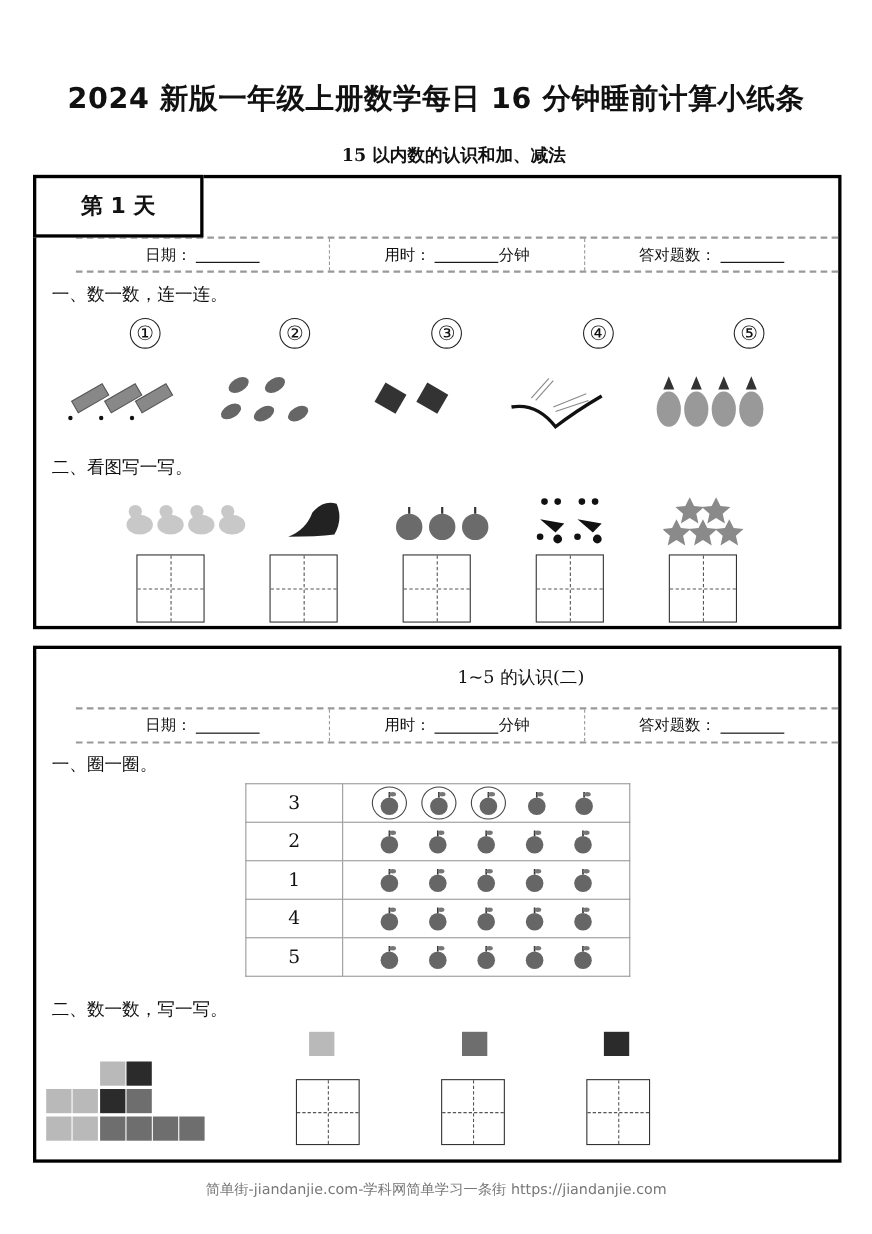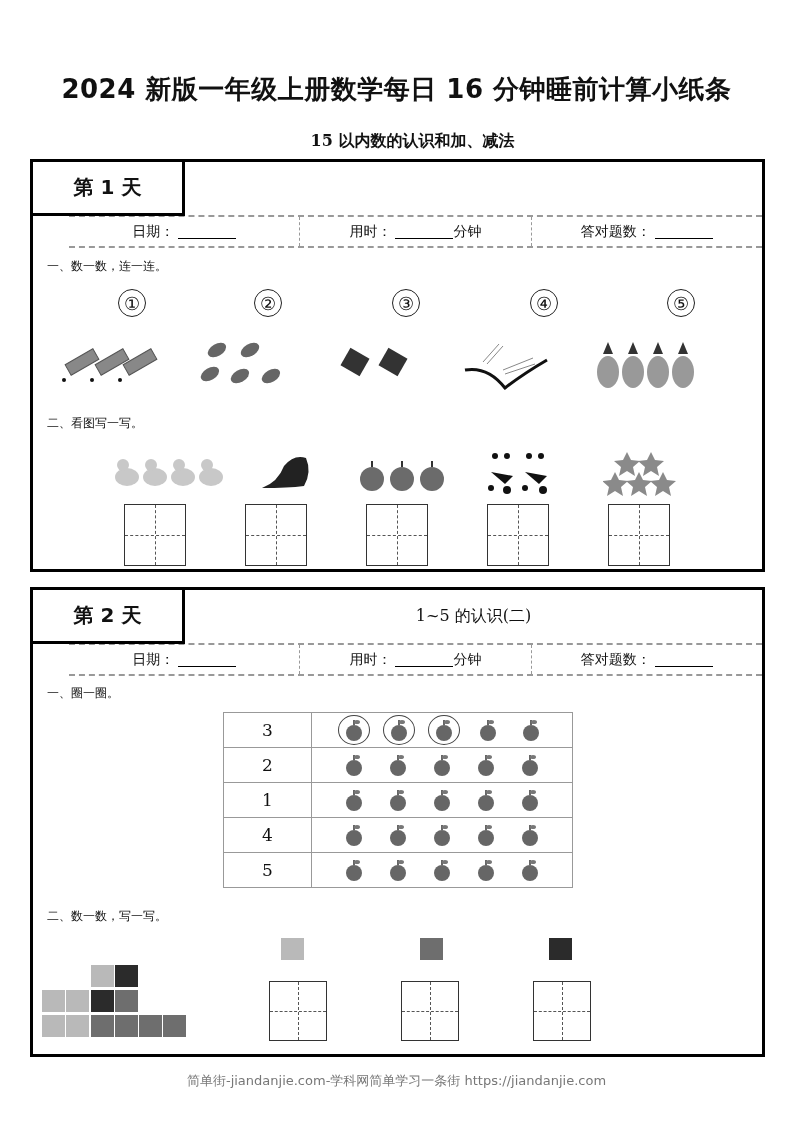--- a/index.html
+++ b/index.html
@@ -28,7 +28,7 @@
   .info-cell + .info-cell { border-left: 1px dashed #999; text-align: center; }
   .blank { display: inline-block; width: 58px; border-bottom: 1px solid #000; height: 14px; margin-left: 4px; }
 
-  .section-title { position: absolute; left: 14px; font-size: 12px; font-family: "DejaVu Sans", sans-serif; }
+  .section-title { position: absolute; left: 14px; font-size: 16px; font-family: "DejaVu Sans", sans-serif; }
 
   .numbers-row { position: absolute; left: 0; right: 0; top: 127px; height: 30px; }
   .circ-num { position: absolute; width: 28px; height: 28px; border: 1.5px solid #222; border-radius: 50%;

________________________________________

Task statement: Restate all of the material above word for word. Pictures do not belong in it.

The completed task:
--- a/index.html
+++ b/index.html
@@ -28,7 +28,7 @@
   .info-cell + .info-cell { border-left: 1px dashed #999; text-align: center; }
   .blank { display: inline-block; width: 58px; border-bottom: 1px solid #000; height: 14px; margin-left: 4px; }
 
-  .section-title { position: absolute; left: 14px; font-size: 12px; font-family: "DejaVu Sans", sans-serif; }
+  .section-title { position: absolute; left: 14px; font-size: 16px; font-family: "DejaVu Sans", sans-serif; }
 
   .numbers-row { position: absolute; left: 0; right: 0; top: 127px; height: 30px; }
   .circ-num { position: absolute; width: 28px; height: 28px; border: 1.5px solid #222; border-radius: 50%;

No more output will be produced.